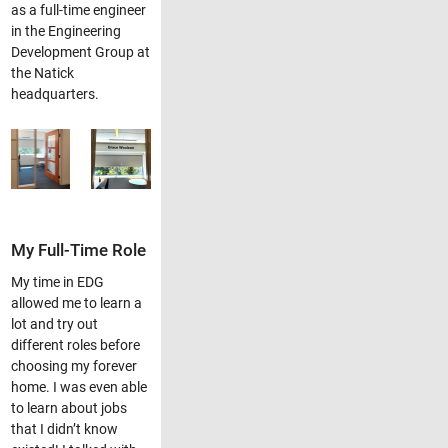
as a full-time engineer
in the Engineering
Development Group at
the Natick
headquarters.
My Full-Time Role
My time in EDG
allowed me to learn a
lot and try out
different roles before
choosing my forever
home. I was even able
to learn about jobs
that I didn’t know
• • •
WORK TASK:
Return a copy of each line in the records above that has "learn" in it.

OUTPUT FOR THIS EXERCISE:
allowed me to learn a
to learn about jobs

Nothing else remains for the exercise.